═════ MATERIALS PROVIDED ═════

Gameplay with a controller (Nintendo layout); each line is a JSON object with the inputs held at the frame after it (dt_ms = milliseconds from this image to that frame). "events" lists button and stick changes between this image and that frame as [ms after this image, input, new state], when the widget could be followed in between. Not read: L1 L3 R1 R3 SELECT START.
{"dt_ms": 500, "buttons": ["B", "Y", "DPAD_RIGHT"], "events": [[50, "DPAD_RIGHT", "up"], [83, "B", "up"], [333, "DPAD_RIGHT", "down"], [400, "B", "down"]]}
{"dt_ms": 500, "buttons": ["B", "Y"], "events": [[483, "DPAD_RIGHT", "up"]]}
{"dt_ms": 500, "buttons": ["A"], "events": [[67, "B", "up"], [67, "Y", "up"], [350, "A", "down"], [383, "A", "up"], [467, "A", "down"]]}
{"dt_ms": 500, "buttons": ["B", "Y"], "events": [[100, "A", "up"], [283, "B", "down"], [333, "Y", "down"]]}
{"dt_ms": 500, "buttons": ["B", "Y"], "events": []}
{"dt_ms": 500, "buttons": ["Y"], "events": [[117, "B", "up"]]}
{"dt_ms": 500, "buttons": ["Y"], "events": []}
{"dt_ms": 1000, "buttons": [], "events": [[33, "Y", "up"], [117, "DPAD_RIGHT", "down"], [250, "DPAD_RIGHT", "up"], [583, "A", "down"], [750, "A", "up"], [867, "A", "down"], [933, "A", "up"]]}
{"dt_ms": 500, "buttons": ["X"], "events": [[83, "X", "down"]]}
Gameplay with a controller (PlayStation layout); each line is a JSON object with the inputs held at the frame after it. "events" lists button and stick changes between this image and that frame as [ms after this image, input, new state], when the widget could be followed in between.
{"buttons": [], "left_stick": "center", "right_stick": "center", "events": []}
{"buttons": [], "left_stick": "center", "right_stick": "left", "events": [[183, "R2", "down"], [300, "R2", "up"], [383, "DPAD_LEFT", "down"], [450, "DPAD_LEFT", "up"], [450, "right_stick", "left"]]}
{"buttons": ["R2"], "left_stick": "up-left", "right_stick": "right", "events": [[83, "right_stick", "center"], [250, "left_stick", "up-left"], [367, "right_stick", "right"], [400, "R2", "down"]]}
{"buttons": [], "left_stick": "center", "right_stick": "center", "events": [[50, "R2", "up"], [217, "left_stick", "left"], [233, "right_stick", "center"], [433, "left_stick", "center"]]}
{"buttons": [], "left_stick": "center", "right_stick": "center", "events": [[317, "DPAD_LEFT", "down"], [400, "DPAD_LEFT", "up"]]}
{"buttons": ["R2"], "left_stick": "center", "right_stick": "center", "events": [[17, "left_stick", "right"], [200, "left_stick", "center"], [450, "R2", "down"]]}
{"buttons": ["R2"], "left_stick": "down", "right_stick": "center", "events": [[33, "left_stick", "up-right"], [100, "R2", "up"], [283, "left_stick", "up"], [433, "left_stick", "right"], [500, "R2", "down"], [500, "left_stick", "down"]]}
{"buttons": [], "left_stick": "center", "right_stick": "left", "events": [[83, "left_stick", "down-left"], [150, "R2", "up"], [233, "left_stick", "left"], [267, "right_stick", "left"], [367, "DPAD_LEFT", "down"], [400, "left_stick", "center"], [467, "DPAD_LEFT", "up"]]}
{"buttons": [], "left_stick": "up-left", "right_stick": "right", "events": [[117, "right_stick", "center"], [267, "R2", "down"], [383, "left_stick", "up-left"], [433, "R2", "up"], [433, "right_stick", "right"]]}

═════

What you give back must match the material word for word.

● ANSWER SECTION
Gameplay with a controller (Nintendo layout); each line is a JSON object with the inputs held at the frame after it (dt_ms = milliseconds from this image to that frame). "events" lists button and stick changes between this image and that frame as [ms after this image, input, new state], when the widget could be followed in between. Not read: L1 L3 R1 R3 SELECT START.
{"dt_ms": 500, "buttons": ["B", "Y", "DPAD_RIGHT"], "events": [[50, "DPAD_RIGHT", "up"], [83, "B", "up"], [333, "DPAD_RIGHT", "down"], [400, "B", "down"]]}
{"dt_ms": 500, "buttons": ["B", "Y"], "events": [[483, "DPAD_RIGHT", "up"]]}
{"dt_ms": 500, "buttons": ["A"], "events": [[67, "B", "up"], [67, "Y", "up"], [350, "A", "down"], [383, "A", "up"], [467, "A", "down"]]}
{"dt_ms": 500, "buttons": ["B", "Y"], "events": [[100, "A", "up"], [283, "B", "down"], [333, "Y", "down"]]}
{"dt_ms": 500, "buttons": ["B", "Y"], "events": []}
{"dt_ms": 500, "buttons": ["Y"], "events": [[117, "B", "up"]]}
{"dt_ms": 500, "buttons": ["Y"], "events": []}
{"dt_ms": 1000, "buttons": [], "events": [[33, "Y", "up"], [117, "DPAD_RIGHT", "down"], [250, "DPAD_RIGHT", "up"], [583, "A", "down"], [750, "A", "up"], [867, "A", "down"], [933, "A", "up"]]}
{"dt_ms": 500, "buttons": ["X"], "events": [[83, "X", "down"]]}
Gameplay with a controller (PlayStation layout); each line is a JSON object with the inputs held at the frame after it. "events" lists button and stick changes between this image and that frame as [ms after this image, input, new state], when the widget could be followed in between.
{"buttons": [], "left_stick": "center", "right_stick": "center", "events": []}
{"buttons": [], "left_stick": "center", "right_stick": "left", "events": [[183, "R2", "down"], [300, "R2", "up"], [383, "DPAD_LEFT", "down"], [450, "DPAD_LEFT", "up"], [450, "right_stick", "left"]]}
{"buttons": ["R2"], "left_stick": "up-left", "right_stick": "right", "events": [[83, "right_stick", "center"], [250, "left_stick", "up-left"], [367, "right_stick", "right"], [400, "R2", "down"]]}
{"buttons": [], "left_stick": "center", "right_stick": "center", "events": [[50, "R2", "up"], [217, "left_stick", "left"], [233, "right_stick", "center"], [433, "left_stick", "center"]]}
{"buttons": [], "left_stick": "center", "right_stick": "center", "events": [[317, "DPAD_LEFT", "down"], [400, "DPAD_LEFT", "up"]]}
{"buttons": ["R2"], "left_stick": "center", "right_stick": "center", "events": [[17, "left_stick", "right"], [200, "left_stick", "center"], [450, "R2", "down"]]}
{"buttons": ["R2"], "left_stick": "down", "right_stick": "center", "events": [[33, "left_stick", "up-right"], [100, "R2", "up"], [283, "left_stick", "up"], [433, "left_stick", "right"], [500, "R2", "down"], [500, "left_stick", "down"]]}
{"buttons": [], "left_stick": "center", "right_stick": "left", "events": [[83, "left_stick", "down-left"], [150, "R2", "up"], [233, "left_stick", "left"], [267, "right_stick", "left"], [367, "DPAD_LEFT", "down"], [400, "left_stick", "center"], [467, "DPAD_LEFT", "up"]]}
{"buttons": [], "left_stick": "up-left", "right_stick": "right", "events": [[117, "right_stick", "center"], [267, "R2", "down"], [383, "left_stick", "up-left"], [433, "R2", "up"], [433, "right_stick", "right"]]}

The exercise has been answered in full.